Notes from "Roboflies, Flexonics, and the Social Life of Smart Dust"

Here are my running notes from "Roboflies, Flexonics, and the Social Life of Smart Dust," David Pescovitz and Eric Paulos at ETCON.

Cross-disciplinary research is finally enabling ubicomp.

Danny Hillis story: at compsci conference in the early 70s, someone predicted
that the market for PCs would be in the millions, and other laughed — will we
have computers in every doorknob? Well, this hotel does.

Start with the UPC barcode. Last major innovention in shopping in meatspace.
Future is endangered by new, smaller, smarter barcodes. Shelves, packaging and
carts will all coordinate to reorder, bill, recommend, track condition.

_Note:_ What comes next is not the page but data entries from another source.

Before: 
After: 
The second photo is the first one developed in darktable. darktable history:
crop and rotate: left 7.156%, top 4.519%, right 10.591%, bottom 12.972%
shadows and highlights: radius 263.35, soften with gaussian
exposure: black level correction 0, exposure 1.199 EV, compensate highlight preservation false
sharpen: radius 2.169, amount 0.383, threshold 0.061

The keyis RFIDs — passive silicon that stores a GUID, hit it with RF and it
emits the number. Already used for security — badges for crossing doorways; for
logistics — shipping palettes that know where/who they are. Benneton's ditched
RFID plans over the potential invasion of privacy.

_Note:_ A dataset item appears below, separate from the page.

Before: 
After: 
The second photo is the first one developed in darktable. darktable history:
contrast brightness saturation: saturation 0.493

For RFIDs to kill UPCs, they need to be dirt cheap: 0.5 cents.

Semiconducting nanoparticle inks can be printed with inkjets onto cloth, paper,
etc. Based on liquid gold nanocrystals. 20 atoms across, melt at 100 deg C, 10%
of normal melting temp. Encapsulated in a shell, dissolved in regular ink.
Inkjet printer lays down circuits using this stuff or can be screened on using
traditional packaging processes. The printing burns off the capsule.

Have printed transistors, will print diodes. Crude today, but good/cheap enough
for RFIDs: balance tech and economics.